This get into a sticky morality issue, Corporations as a rule are in the business of making a profit for their shareholders, partners, siblings, etc. Can a corporation be held morally responsible to do what is possibly the correct thing in lieu of profit from supply and demand. Some would say yes, however, a business in a capitalistic society should never be looked at in a negative light for making a profit as long as it is made within the bounds of current law.



> Lastly, what are the pros and cons to ND's anti-corporation law???


http://www.legis.nd.gov/cencode/t10c061.pdf

*10-06.1-07. Industrial and business purpose exception*. 
*A corporation or limited liability company that is not engaged in the business of farming or ranching may own or lease land used for farming or ranching when the land is necessary for residential or commercial development; the siting of buildings, plants, facilities, industrial parks, or similar business or industrial purposes of the corporation or limited liability company; or for uses supportive of or ancillary to adjacent nonagricultural land for the benefit of both land parcels. *The farmland or ranchland while not being immediately used for any purpose of the corporation or limited liability company must be available to be leased by persons who farm or ranch as sole proprietorships or partnerships, or by corporations or limited liability companies allowed to engage in farming or ranching under section 10-06.1-12.

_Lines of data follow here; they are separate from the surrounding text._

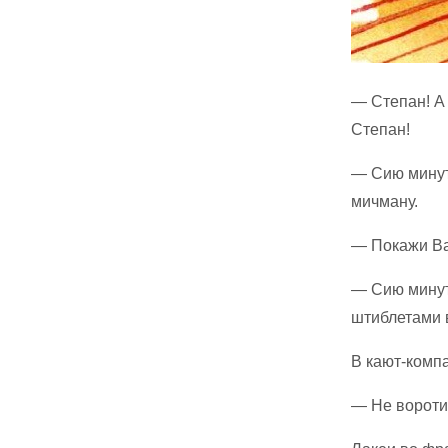
— Степан! А
Степан!
— Сию минут
мичману.
— Покажи Ва
— Сию минут
штиблетами 
В кают-компа
— Не вороти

ADM and Cargill can basically do whatever they want in ND as far as building ethanol plants and processing facilities. I think one of them just announced construction of a new ethanol plant in ND.

The pros and cons as related to the above topic are numerous. Here are a few that come to mind.

Pros: they will possibly bring employment opportunities to rural ND and they could provide a stable price base for crops if enough could be produced locally to sustain the plant.

Cons: the need to supply the plant could increase the plowing of the prairie, CRP areas of ND. Possible environmental hazards. Most of the profit from the plants would go out of state. Feed lots for the by-products from ethanol production.

ND's anti-corporate farming law boils down to a few things. It is in place to keep land from going out of production and into a non-taxable status, and to keep ND farm/ranch land from being purchased up by the corporate giants outside of ND's borders. I may very well be looking at this in a much to simplistic way, but the basic premise I get from reading the code is "keeping ND land in ND hands for the purpose of farming/ranching"

There are sections that deal with the ability of land going into "natural" status but the requirements are such that a true non-profit would be hard pressed in my opinion to be able to jump through all of the hoops without getting snagged.

That is my take on the subject.

Bob


----------